Entre les actionnaires et le management. Je prendrai l'exemple des offres publiques d'acquisition (OPA), parce qu'il est le plus spectaculaire et que son histoire "européenne" est déjà longue. Le premier texte à ce sujet a constitué le seul cas d'un projet important rejeté par le Parlement européen contre l'opinion de la Commission et de la grande majorité du Conseil. Les débats acharnés toujours en cours sur le second texte prouvent que l'obstacle essentiel à un accord est toujours celui sur lequel le premier avait échoué. Il pourrait se résumer en une question: face à une OPA hostile, le management de l'entreprise attaquée peut-il prendre lui-même des mesures de défense, ou bien toute mesure de ce genre doit-elle être explicitement autorisée par l'Assemblée des actionnaires? C'est à première vue une question technique. Mais voici ce que j'en dirais à mes lycéens hypothétiques. Une OPA consiste en une offre d'achat d'actions d'une entreprise à des conditions appétissantes. Souvent les actionnaires n'ont pas de liens directs avec l'entreprise; il peut s'agir d'un Fonds de pension américain qui a choisi cet investissement parce que sa rentabilité lui paraissait prometteuse. Les actionnaires peuvent donc n'avoir aucun rapport, ni affectif ni concret, avec le lieu d'implantation de l'entreprise, son histoire peut n'avoir pour eux aucune signification, ils pourraient accepter sans états d'âme qu'elle soit délocalisée en privant la région concernée d'un patrimoine de traditions ou d'un centre de rayonnement (ainsi que bien entendu d'une source d'emploi et d'activité). Dans ces conditions, si l'opération est lucrative, l'actionnaire moyen n'a aucune raison de souhaiter une défense contre l'OPA.
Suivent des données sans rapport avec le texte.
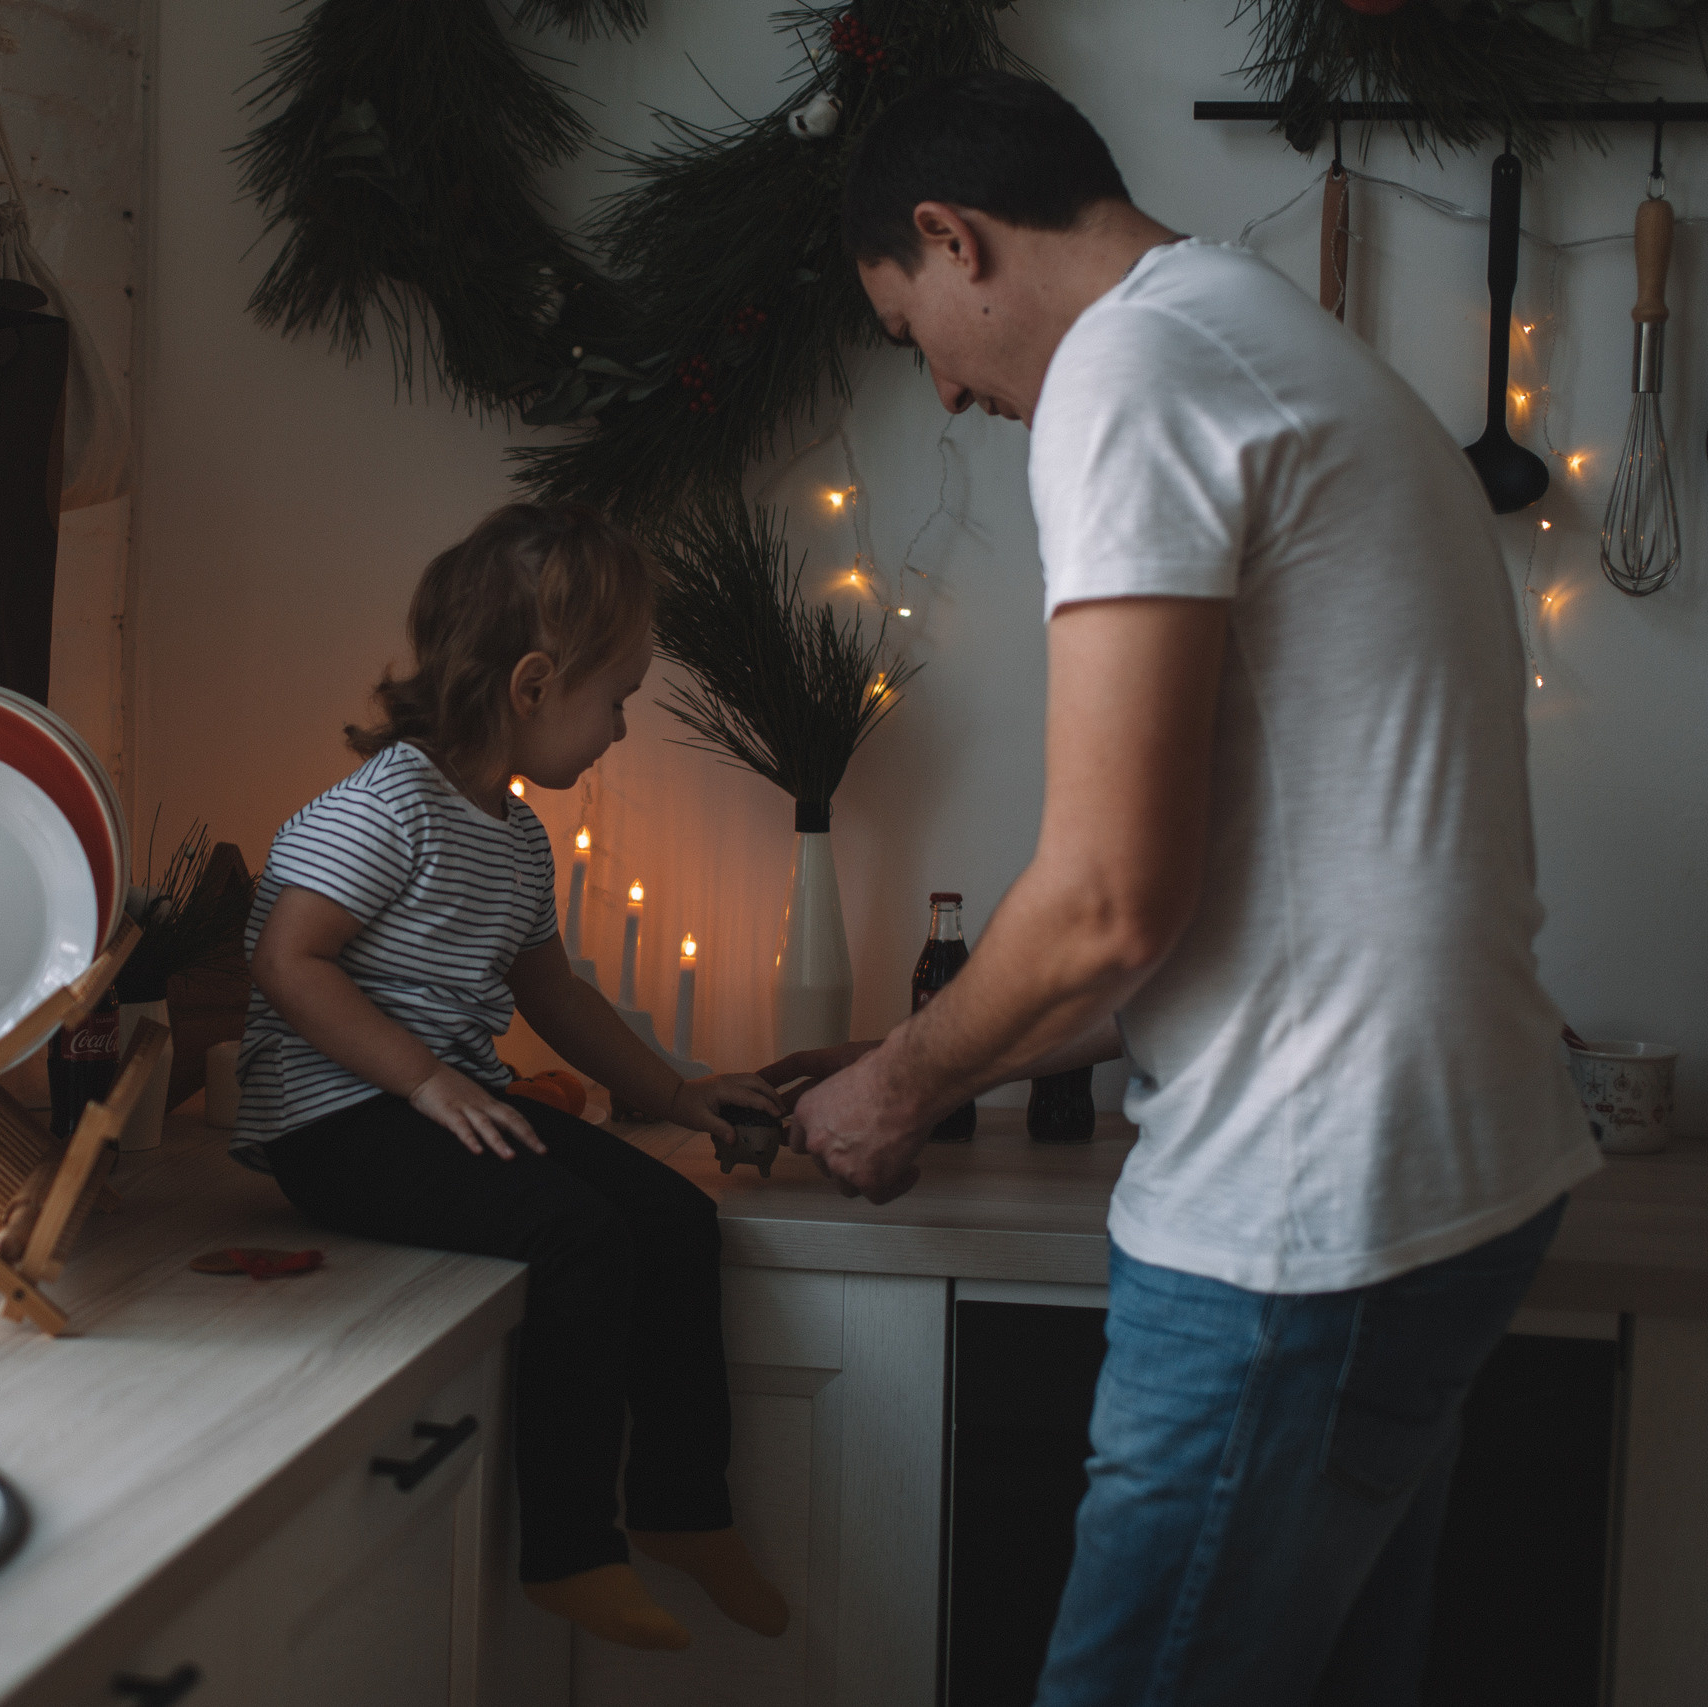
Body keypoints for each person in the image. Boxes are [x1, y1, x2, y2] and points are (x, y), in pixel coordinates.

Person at [775, 72, 1599, 1706]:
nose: (938, 391)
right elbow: (1272, 883)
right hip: (1449, 1174)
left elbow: (1105, 899)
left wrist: (901, 1083)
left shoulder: (1132, 370)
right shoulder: (1264, 335)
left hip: (1299, 1216)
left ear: (955, 240)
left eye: (907, 326)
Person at [237, 502, 790, 1652]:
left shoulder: (515, 835)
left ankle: (686, 1510)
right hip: (341, 1120)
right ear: (534, 686)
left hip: (437, 1104)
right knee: (579, 1238)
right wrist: (427, 1082)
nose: (623, 730)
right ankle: (571, 1550)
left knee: (677, 1221)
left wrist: (681, 1093)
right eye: (618, 699)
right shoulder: (388, 807)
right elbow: (289, 962)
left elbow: (558, 995)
Faut-il alors laisser la faculté de prendre des mesures de défense au management, qui vit la vie de l'entreprise et en connaît l'histoire et la signification? Allons-y doucement: les raisons contraires sont tout aussi valables. Le management peut être responsable de la déchéance de l'entreprise et il sait qu'en cas de changement du propriétaire il sera remplacé; les motifs qui l'amènent à organiser la défense peuvent donc être égoïstes, alors que le nouveau propriétaire pourrait apporter du dynamisme, des capitaux frais, des idées, des technologies. En outre, les mesures de défense peuvent être gravement préjudiciables pour l'entreprise elle-même, par exemple si elles comportent la cession d'une partie de l'actif. Trop de managers ont prouvé que leur intérêt personnel prime à leurs yeux sur celui des actionnaires, du personnel et du lieu d'implantation, pour qu'ils méritent la confiance a priori. Et voici pourquoi la réglementation des OPA est toujours controversée et la décision doit être prise en pleine connaissance de cause.

Le prochain cours pour mes lycéens sera consacré aux services d'intérêt général. (F.R.)